• Biologie

  • Oncogènes et suppresseurs de tumeurs

  • Sein

PIK3CAH1047R induces multipotency and multi-lineage mammary tumours

Menées à l'aide de modèles murins, ces deux études mettent en évidence des mécanismes par lesquels une mutation du gène PI3KCA favorise le développement et l'hétérogénéité d'une tumeur mammaire

The adult mouse mammary epithelium contains self-sustained cell lineages that form the inner luminal and outer basal cell layers, with stem and progenitor cells contributing to its proliferative and regenerative potential. A key issue in breast cancer biology is the effect of genomic lesions in specific mammary cell lineages on tumour heterogeneity and progression. The impact of transforming events on fate conversion in cancer cells of origin and thus their contribution to tumour heterogeneity remains largely elusive.

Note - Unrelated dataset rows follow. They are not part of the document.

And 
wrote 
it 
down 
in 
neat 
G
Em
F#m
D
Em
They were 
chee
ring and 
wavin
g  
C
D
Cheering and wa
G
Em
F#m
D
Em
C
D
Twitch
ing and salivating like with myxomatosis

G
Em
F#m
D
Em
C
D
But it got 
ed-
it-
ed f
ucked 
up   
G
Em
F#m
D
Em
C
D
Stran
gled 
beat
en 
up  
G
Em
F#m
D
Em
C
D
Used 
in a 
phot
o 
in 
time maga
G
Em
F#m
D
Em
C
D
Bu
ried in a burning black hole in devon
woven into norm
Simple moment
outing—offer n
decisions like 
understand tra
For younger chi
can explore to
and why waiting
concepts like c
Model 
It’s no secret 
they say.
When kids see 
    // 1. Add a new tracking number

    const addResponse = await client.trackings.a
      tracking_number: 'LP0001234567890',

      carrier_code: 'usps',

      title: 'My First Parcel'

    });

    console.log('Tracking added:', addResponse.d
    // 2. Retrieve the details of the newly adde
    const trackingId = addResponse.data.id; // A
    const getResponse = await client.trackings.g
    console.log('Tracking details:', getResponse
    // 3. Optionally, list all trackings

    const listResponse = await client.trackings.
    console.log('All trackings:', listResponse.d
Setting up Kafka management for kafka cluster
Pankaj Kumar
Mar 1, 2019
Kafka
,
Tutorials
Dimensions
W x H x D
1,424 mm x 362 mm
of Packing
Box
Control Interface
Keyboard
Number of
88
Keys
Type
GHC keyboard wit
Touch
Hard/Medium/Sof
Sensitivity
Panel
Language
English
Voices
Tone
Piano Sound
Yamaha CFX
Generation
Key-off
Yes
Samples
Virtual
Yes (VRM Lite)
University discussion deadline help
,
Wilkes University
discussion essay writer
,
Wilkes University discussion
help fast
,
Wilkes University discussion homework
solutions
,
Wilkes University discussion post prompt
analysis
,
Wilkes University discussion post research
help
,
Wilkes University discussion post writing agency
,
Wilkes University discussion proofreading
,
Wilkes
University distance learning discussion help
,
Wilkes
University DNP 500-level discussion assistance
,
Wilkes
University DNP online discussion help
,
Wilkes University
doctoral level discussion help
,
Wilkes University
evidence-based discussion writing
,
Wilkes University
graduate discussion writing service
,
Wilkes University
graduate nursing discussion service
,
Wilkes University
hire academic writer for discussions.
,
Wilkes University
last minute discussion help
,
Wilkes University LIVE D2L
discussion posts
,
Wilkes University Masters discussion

Using in situ genetic lineage tracing and limiting dilution transplantation, we have unravelled the potential of PIK3CAH1047R, one of the most frequent mutations occurring in human breast cancer, to induce multipotency during tumorigenesis in the mammary gland. Here we show that expression of PIK3CAH1047R in lineage-committed basal Lgr5-positive and luminal keratin-8-positive cells of the adult mouse mammary gland evokes cell dedifferentiation into a multipotent stem-like state, suggesting this to be a mechanism involved in the formation of heterogeneous, multi-lineage mammary tumours. Moreover, we show that the tumour cell of origin influences the frequency of malignant mammary tumours. Our results define a key effect of PIK3CAH1047R on mammary cell fate in the pre-neoplastic mammary gland and show that the cell of origin of PIK3CAH1047R tumours dictates their malignancy, thus revealing a mechanism underlying tumour heterogeneity and aggressiveness.